> _The problem_
Line by line, copy the entries exactly, excluding the pictures.

Records from a collection
- Opening Delimiter -
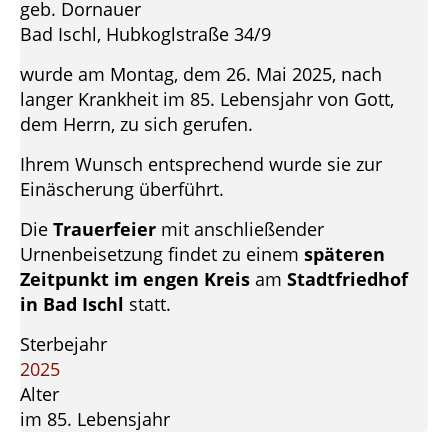
geb. Dornauer
Bad Ischl, Hubkoglstraße 34/9
wurde am Montag, dem 26. Mai 2025, nach
langer Krankheit im 85. Lebensjahr von Gott,
dem Herrn, zu sich gerufen.
Ihrem Wunsch entsprechend wurde sie zur
Einäscherung überführt.
Die
Trauerfeier
mit anschließender
Urnenbeisetzung findet zu einem
späteren
Zeitpunkt im engen Kreis
am
Stadtfriedhof
in Bad Ischl
statt.
Sterbejahr
2025
Alter
im 85. Lebensjahr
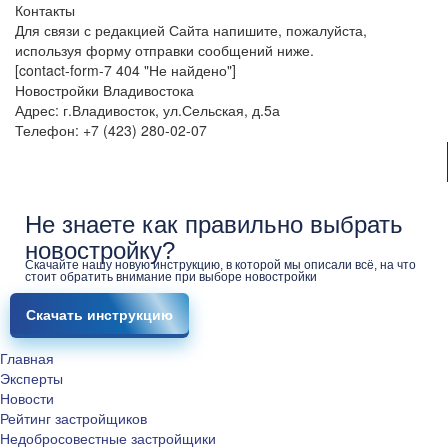
Контакты
Для связи с редакцией Сайта напишите, пожалуйста,
используя форму отправки сообщений ниже.
[contact-form-7 404 "Не найдено"]
Новостройки Владивостока
Адрес: г.Владивосток, ул.Сельская, д.5а
Телефон: +7 (423) 280-02-07
Не знаете как правильно выбрать
новостройку?
Скачайте нашу новую инструкцию, в которой мы описали всё, на что
стоит обратить внимание при выборе новостройки
Скачать инструкцию
Главная
Эксперты
Новости
Рейтинг застройщиков
Недобросовестные застройщики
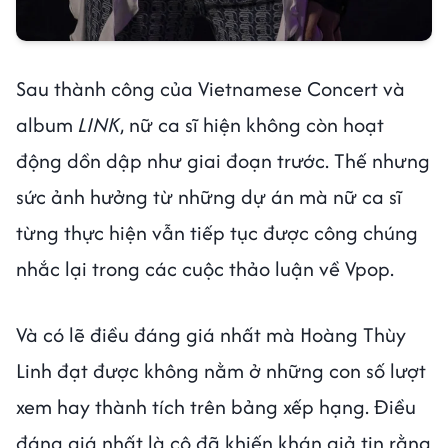
Sau thành công của Vietnamese Concert và
album
LINK
, nữ ca sĩ hiện không còn hoạt
động dồn dập như giai đoạn trước. Thế nhưng
sức ảnh hưởng từ những dự án mà nữ ca sĩ
từng thực hiện vẫn tiếp tục được công chúng
nhắc lại trong các cuộc thảo luận về Vpop.
Và có lẽ điều đáng giá nhất mà Hoàng Thùy
Linh đạt được không nằm ở những con số lượt
xem hay thành tích trên bảng xếp hạng. Điều
đáng giá nhất là cô đã khiến khán giả tin rằng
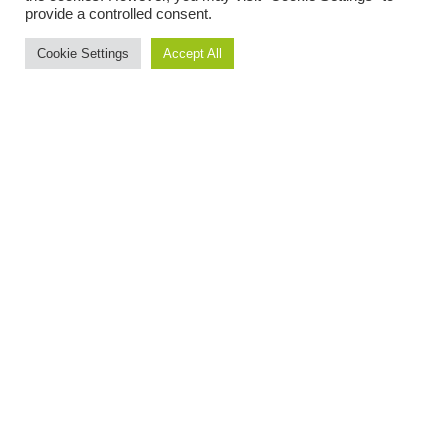
provide a controlled consent.
;
Cookie Settings
Accept All
Visita Calma en 2 minutos
Descubre nuestras salas para estudios
de mercado en Madrid y Barcelona. Te
recomendamos que lo hagas a
pantalla
completa
y pongas un
volumen suave
en tu equipo.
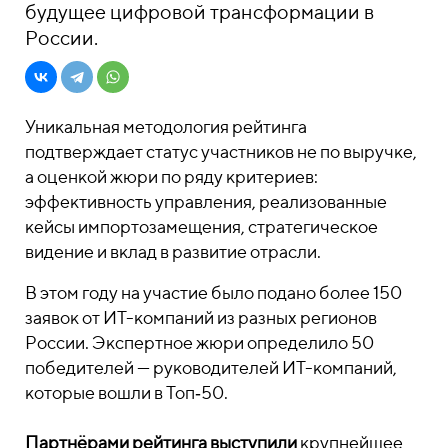
будущее цифровой трансформации в
России.
Уникальная методология рейтинга
подтверждает статус участников не по выручке,
а оценкой жюри по ряду критериев:
эффективность управления, реализованные
кейсы импортозамещения, стратегическое
видение и вклад в развитие отрасли.
В этом году на участие было подано более 150
заявок от ИТ-компаний из разных регионов
России. Экспертное жюри определило 50
победителей — руководителей ИТ-компаний,
которые вошли в Топ‑50.
Партнёрами рейтинга выступили
крупнейшее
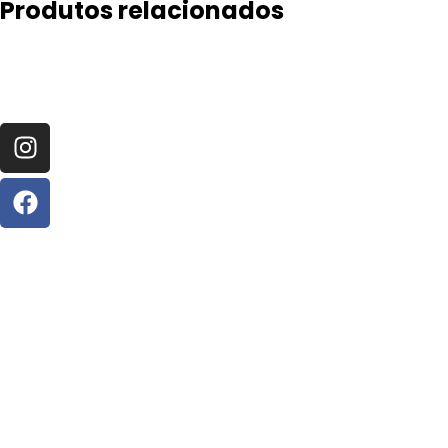
Produtos relacionados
- Closing Delimiter -
> _Output for this task_
geb. Dornauer
Bad Ischl, Hubkoglstraße 34/9
wurde am Montag, dem 26. Mai 2025, nach
langer Krankheit im 85. Lebensjahr von Gott,
dem Herrn, zu sich gerufen.
Ihrem Wunsch entsprechend wurde sie zur
Einäscherung überführt.
Die
Trauerfeier
mit anschließender
Urnenbeisetzung findet zu einem
späteren
Zeitpunkt im engen Kreis
am
Stadtfriedhof
in Bad Ischl
statt.
Sterbejahr
2025
Alter
im 85. Lebensjahr
Контакты
Для связи с редакцией Сайта напишите, пожалуйста,
используя форму отправки сообщений ниже.
[contact-form-7 404 "Не найдено"]
Новостройки Владивостока
Адрес: г.Владивосток, ул.Сельская, д.5а
Телефон: +7 (423) 280-02-07
Не знаете как правильно выбрать
новостройку?
Скачайте нашу новую инструкцию, в которой мы описали всё, на что
стоит обратить внимание при выборе новостройки
Скачать инструкцию
Главная
Эксперты
Новости
Рейтинг застройщиков
Недобросовестные застройщики
Sau thành công của Vietnamese Concert và
album
LINK
, nữ ca sĩ hiện không còn hoạt
động dồn dập như giai đoạn trước. Thế nhưng
sức ảnh hưởng từ những dự án mà nữ ca sĩ
từng thực hiện vẫn tiếp tục được công chúng
nhắc lại trong các cuộc thảo luận về Vpop.
Và có lẽ điều đáng giá nhất mà Hoàng Thùy
Linh đạt được không nằm ở những con số lượt
xem hay thành tích trên bảng xếp hạng. Điều
đáng giá nhất là cô đã khiến khán giả tin rằng
provide a controlled consent.
;
Cookie Settings
Accept All
Visita Calma en 2 minutos
Descubre nuestras salas para estudios
de mercado en Madrid y Barcelona. Te
recomendamos que lo hagas a
pantalla
completa
y pongas un
volumen suave
en tu equipo.
будущее цифровой трансформации в
России.
Уникальная методология рейтинга
подтверждает статус участников не по выручке,
а оценкой жюри по ряду критериев:
эффективность управления, реализованные
кейсы импортозамещения, стратегическое
видение и вклад в развитие отрасли.
В этом году на участие было подано более 150
заявок от ИТ-компаний из разных регионов
России. Экспертное жюри определило 50
победителей — руководителей ИТ-компаний,
которые вошли в Топ‑50.
Партнёрами рейтинга выступили
крупнейшее
Produtos relacionados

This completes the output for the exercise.